The Carrying of Passengers is Forbidden unfolded the hidden histories of motoring design, social policy and disability, through interdisciplinary research into the ‘invalid tricycle’, a three-wheeled vehicle issued to disabled users. It examined official, and obscured unofficial accounts and silences, to explore approximately 75 years of disability mobility provision by the UK Government and explain how a multitude of ‘sanctioned’ decisions led to a dangerous, yet liberational, dichotomic package of ‘care’.
The results of the research were presented in an exhibition, The Carrying of Passengers is Forbidden, which in stage one was thematically curated around the WW1 period as showcased in Liverpool and was further developed in stage two to include the WW2 period and the NHS for later exhibitions, such as at Beamish Museum. The exhibition took the form of a multimedia installation consisting of photographic research, video interview, period archive film, innovative 3D animation, toy tricycle, tricycle ephemera, art installation and the use of a period invalid tricycle.

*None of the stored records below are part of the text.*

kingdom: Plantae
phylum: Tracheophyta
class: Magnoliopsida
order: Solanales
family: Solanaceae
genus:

The research was deliberately located in the North East and North West of England to enable partnership development (10 cultural partners) and volunteer collaboration. The research led to McKeown being invited to contribute to important national exhibitions, events and global mainstream media.
The Carrying of Passengers is Forbidden stepped outside normative museology (Sandell and Dodd, 2010) to intervene intellectually in multiple discourses; design for disability (Goldsmith, 1992; Guffy, 2017), the mobilities paradigm (Goggin, 2016), technology and disabled people (Roulstone, 1998; Harris, 2010; Nussbaum, 2011; Millar, 2014), material culture studies and Universal Design (Imrie, 2014), fine art, heritage and motor history. It developed new knowledge and analysis within design and disability history in order to provide a critical account rich in a range of perspectives.
McKeown revealed lost and absented national and international records, recognising iconic but once quotidian disability motor vehicles, to create a cohesive model of museum and gallery practice. The resulting transformations of notions of the invalid tricycle built a significant research narrative, instigating a more holistic, inclusive approach to mainstream motoring history. McKeown acts as a pioneer in acknowledging a cultural status and relevance, previously missing, ignored and suppressed.
By identifying and analysing at risk and forgotten materials, McKeown established the UK's most extensive collection of historic disability-related vehicles and contemporaneous ephemera. This led to significant engagement with the UK Disability Art festival, DaDaFest International (2018), the Museum of Liverpool, St Georges Hall and Beamish - The Living Museum of the North, creating a model for engagement with the public, producers and historians to ensure recognition and contextualisation of lost history.
McKeown secured Heritage Fund support, commissioned the first book on disability tricycles, created an innovative 3D interactive heritage animation and with disabled volunteers, informed new approaches to curation by museums. As an expert, his contribution was sought by Channel 4’s Great British Car Journeys, Forces TV and the BBC Four's People’s History of the NHS.
Through this research, McKeown became the voluntary Director of the Invalid Carriage Register, custodian and co-creator of a unique archive, and custodian of elements of the Disabled Motoring UK archives.